AIM OF THE EXERCISE:
Copy all lines containing the string "also" from the records below.

SUPPLIED ENTRIES:
== Segment start ==
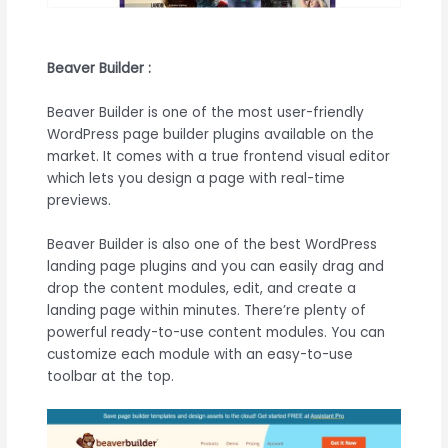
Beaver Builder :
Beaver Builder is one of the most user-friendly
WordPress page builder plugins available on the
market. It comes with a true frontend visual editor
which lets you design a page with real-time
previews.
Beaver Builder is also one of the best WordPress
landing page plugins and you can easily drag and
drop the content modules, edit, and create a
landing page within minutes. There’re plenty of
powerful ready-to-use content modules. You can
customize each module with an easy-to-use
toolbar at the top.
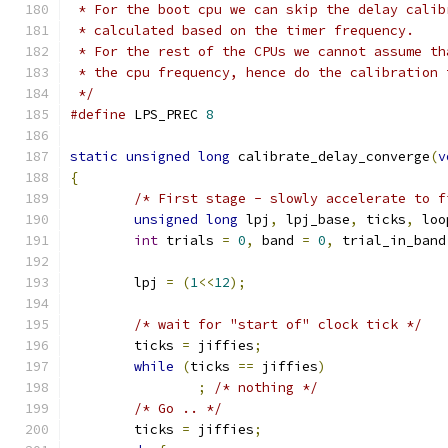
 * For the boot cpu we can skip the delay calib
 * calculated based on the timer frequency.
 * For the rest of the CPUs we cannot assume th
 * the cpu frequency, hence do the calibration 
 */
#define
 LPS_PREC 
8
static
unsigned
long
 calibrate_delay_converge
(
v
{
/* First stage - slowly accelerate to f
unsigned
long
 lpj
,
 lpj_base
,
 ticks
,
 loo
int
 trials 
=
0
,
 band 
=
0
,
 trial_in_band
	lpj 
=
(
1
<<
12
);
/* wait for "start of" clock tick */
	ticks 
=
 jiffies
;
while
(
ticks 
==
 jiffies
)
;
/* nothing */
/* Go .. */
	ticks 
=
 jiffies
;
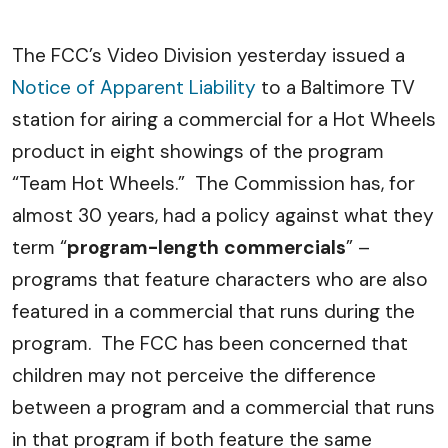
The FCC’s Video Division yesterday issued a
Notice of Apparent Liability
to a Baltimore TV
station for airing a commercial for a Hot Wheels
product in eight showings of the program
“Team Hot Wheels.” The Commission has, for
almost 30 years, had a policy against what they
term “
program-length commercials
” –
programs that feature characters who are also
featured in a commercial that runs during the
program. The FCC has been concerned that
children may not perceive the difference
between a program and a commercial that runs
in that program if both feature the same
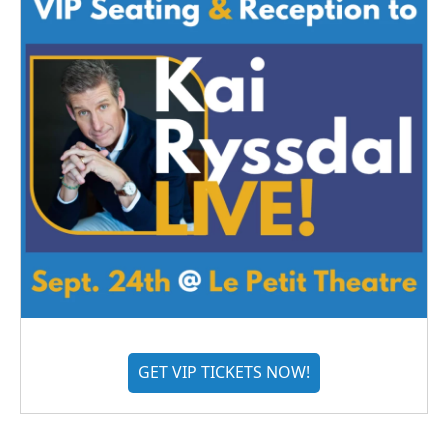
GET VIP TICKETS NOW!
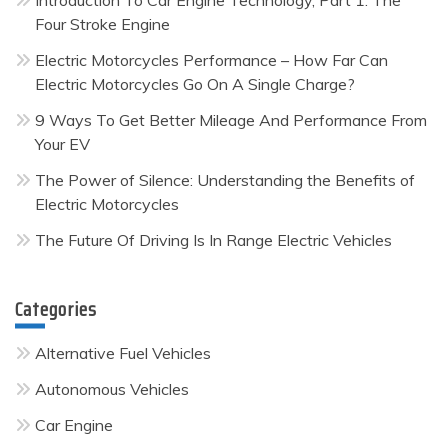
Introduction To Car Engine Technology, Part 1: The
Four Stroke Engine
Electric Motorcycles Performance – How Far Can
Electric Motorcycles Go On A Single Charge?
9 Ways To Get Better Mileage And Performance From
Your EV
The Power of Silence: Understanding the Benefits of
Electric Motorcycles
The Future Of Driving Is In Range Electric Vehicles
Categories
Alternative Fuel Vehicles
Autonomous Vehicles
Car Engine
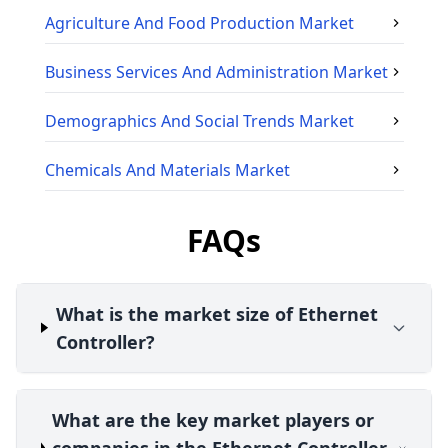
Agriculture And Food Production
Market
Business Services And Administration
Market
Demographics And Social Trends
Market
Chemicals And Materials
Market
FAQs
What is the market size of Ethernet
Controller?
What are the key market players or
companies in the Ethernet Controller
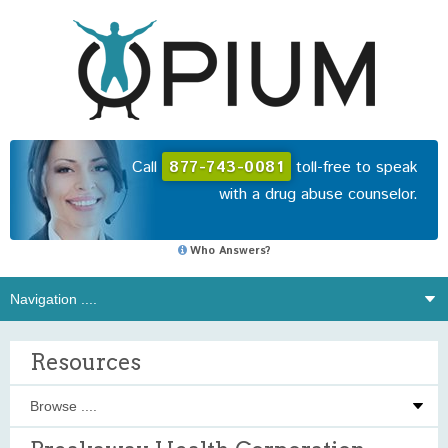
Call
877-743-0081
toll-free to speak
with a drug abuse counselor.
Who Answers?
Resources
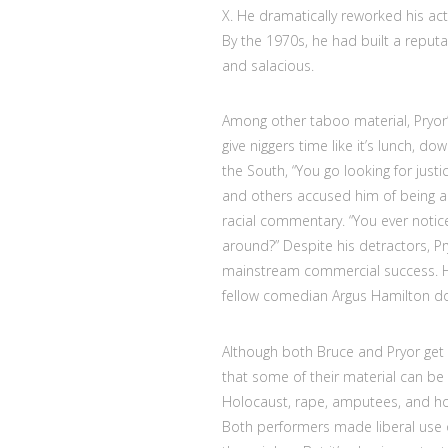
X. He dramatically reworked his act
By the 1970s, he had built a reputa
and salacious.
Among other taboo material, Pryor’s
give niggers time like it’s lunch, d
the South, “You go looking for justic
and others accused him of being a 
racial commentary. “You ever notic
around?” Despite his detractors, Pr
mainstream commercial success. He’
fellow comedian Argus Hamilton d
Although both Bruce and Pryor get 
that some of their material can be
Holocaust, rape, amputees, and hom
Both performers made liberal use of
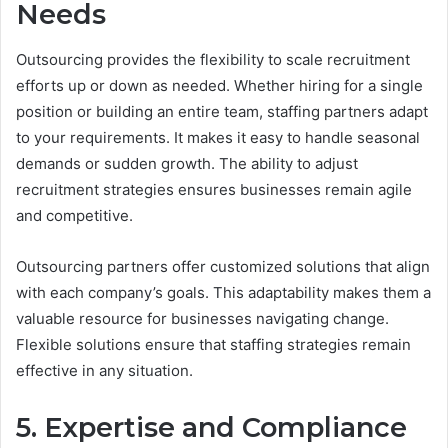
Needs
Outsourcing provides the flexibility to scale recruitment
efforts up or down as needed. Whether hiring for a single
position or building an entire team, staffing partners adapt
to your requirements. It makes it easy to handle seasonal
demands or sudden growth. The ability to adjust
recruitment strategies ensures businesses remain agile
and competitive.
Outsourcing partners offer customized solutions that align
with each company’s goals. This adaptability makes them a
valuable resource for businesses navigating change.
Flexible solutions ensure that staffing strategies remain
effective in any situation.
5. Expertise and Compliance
== Segment end ==
RESULT:
Beaver Builder is also one of the best WordPress
programs that feature characters who are also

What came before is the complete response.